Herr Holzscheit blickte noch einmal auf seine Karte und sagte dann süffisant: „Grundrecht hin oder her, deine Versammlungsfreiheit kann also durch bestimmte Gesetze eingeschränkt werden. Und wenn ich mich recht erinnere, dann hat unser Spiel just für solche Fälle eine Sonderregel – der Spieler gewinnt, dessen Gesetz das des Anderen beschränken oder sogar ganz entkräften kann, Bewertungen in den Kategorien hin oder her. Und dreimal darfst du raten, welches unscheinbare Gesetz ich gerade in der Hand halte!“ Mit einem Siegerlächeln lehnte er sich in seinen Stuhl zurück. „Ich muss sagen, dieses Quartett ist wirklich gut gemacht! Und du sagtest, es ist für deine Enkelin?“ „Himmel, Arsch und Zwirn, macht der hier Kapriolen! Ja sag mir doch, was du hast, woher soll ich das denn wissen!?“, rief Herr Meerhufer aufgebracht und schlug mit der flachen Hand auf den Tisch. „Eine Spezialität meines Hauses, lieber Hubert. Das Infektionsschutzgesetz! Du weißt natürlich, dass ich als überzeugter Demokrat und Kraft meines Amtseids ein glühender Verteidiger unserer Grundrechte bin, die Versammlungsfreiheit eingeschlossen. Aber sollte – Gott bewahre! – der Rattenfloh uns wie im Mittelalter wieder mit seiner Seuche überziehen, oder nochmal auf irgendeiner Farm im amerikanischen mittleren Westen ein Grippevirus mutieren, und die Bürgerinnen und Bürger drängen trotz unseres Flehens und Bittens weiter zueinander, veranstalten Firmenjubiläen, Hochzeiten, Volksfeste, Märkte, Geburtstagsfeiern, Konzerte und Demonstrationen, auf denen sie sich anfassen, anhusten, anniesen, anspucken, wenn nicht sogar küssen – kurz gesagt, auf denen sie die Plage verbreiten: Dann waren wir umsichtig genug, uns einen Hebel gegen ihre Unvernunft zu schaffen, und können deine liebe Versammlungsfreiheit einschränken, wenn der Schutz der Gesundheit dies alternativlos macht. So leid es mir auch tut.

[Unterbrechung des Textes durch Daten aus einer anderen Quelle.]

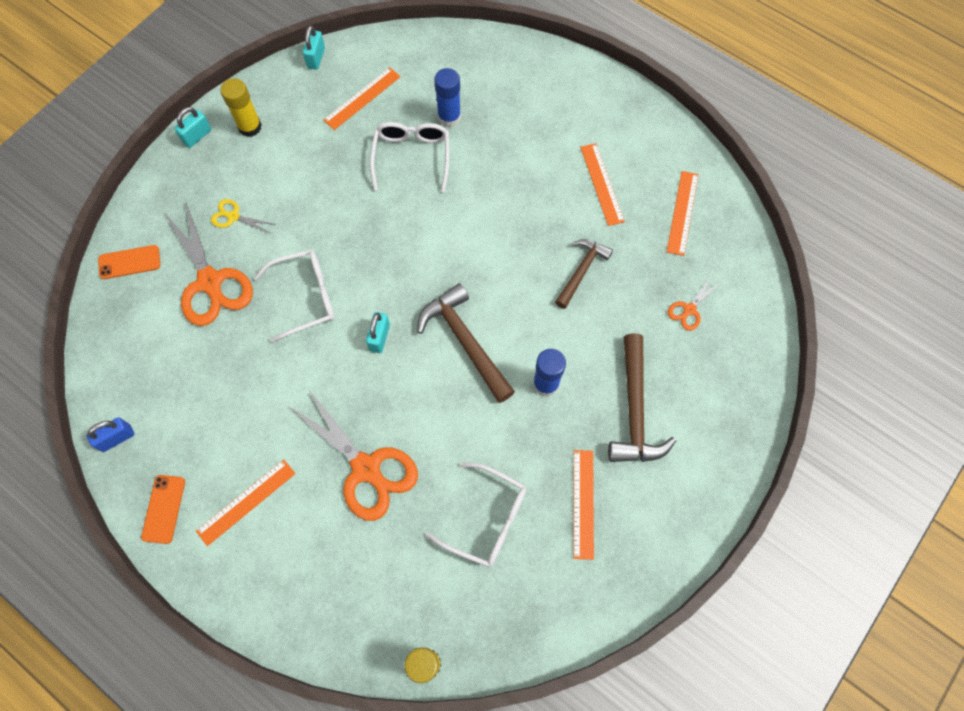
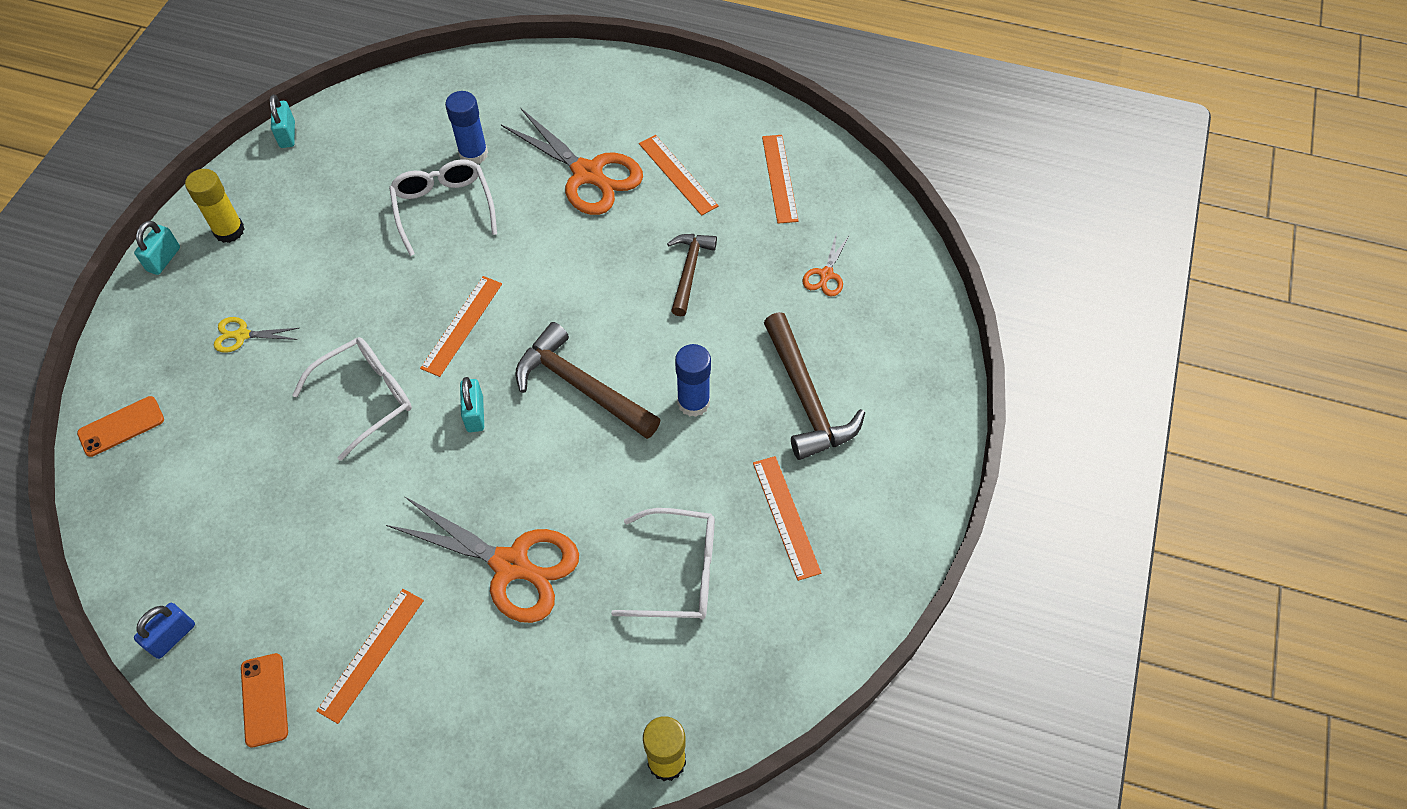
camera: 20 degrees left, 10 degrees down
(210, 282) = (237, 417): orange scissors -> orange scissors (587, 174)
(362, 98) = (360, 162): orange ruler -> orange ruler (462, 325)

Deshalb – rüber mit der Karte!“
Herr Meerhufer grummelte verdrießlich: „Das ist ja eine Sauerei, wie du mit dieser vermaledeiten Sonderregel und deiner kleinen Rede hier einfach mein Grundrecht kassierst!“ Er wollte seinem Unmut noch weiter Luft machen, doch unterbrachen ihn die jäh einsetzenden ersten Takte von Beethovens „Ode an die Freude“. Herr Holzscheit sah ihn entschuldigend an, griff in die Innentasche seine Jacketts und sagte: „Hubert, entschuldige, aber das ist mein Ministeriumshandy, da muss ich drangehen – Ja, hier Holzscheit?“. Er hörte zu, sagte mehrmals ja und nein ins Telefon, und schloss mit einem „Gut gemacht. Wir warten bis morgen.“ „Ein Ministeriumshandy? Na, sowas hab ich nicht. Im Alter versteht man, dass man doch entbehrlicher ist, als man immer glauben wollte. Was war denn?“, fragte Herr Meerhufer, dessen Gemüt sich in der kurzen Unterbrechung wieder beruhigt hatte. „Nichts dringendes“, sagte Herr Holzscheit. „Das war dein Parteifreundin, die Frau Hummel, direkt aus München. In den letzten Wochen beschäftigt doch vor allem die Chinesen dieses neuartige Virus, und mich fragt die Presse auch immer wieder, ob uns ins Deutschland jetzt Schlimmes bevorstünde. Ich antworte natürlich, wir seien auf alle Eventualitäten bestens vorbereitet und es gebe keinen Grund zur Sorge, aber du weißt ja, wie die Journalisten sind. Jetzt stellt sich heraus, dass irgendein Depp es geschafft hat, das Virus an den Starnberger See zu tragen. Wir wissen es erst seit gerade, aber deine Parteifreundin hat mir versichert, die Situation sei unter Kontrolle, und die entsprechenden Maßnahmen würden mit Hochdruck eingeleitet werden.“
Herr Meerhufer hatte aufmerksam gelauscht und schwieg. Nur für einen kurzen Augenblick entglitt Herrn Holzscheit seine sonst unter so eiserner Kontrolle gehaltene Mimik, und ein nervöses Lächeln spielte um seine Lippen. „Hubert, das vor der Presse war kein leeres Gerede. Ich glaube wirklich, dass dieses Virus keine große Sache werden wird. Komm, spielen wir weiter!“, sagte er, und wendete sich, nun wieder ganz Herr seiner selbst, betont lässig dem Studium seiner nächsten Karte zu. Ich staunte nicht schlecht und war mir sicher, dass er – wenn er nur wollte – ein exzellenter Poker-Spieler wäre. Die Kunst des Bluffens beherrschte er zumindest meisterhaft.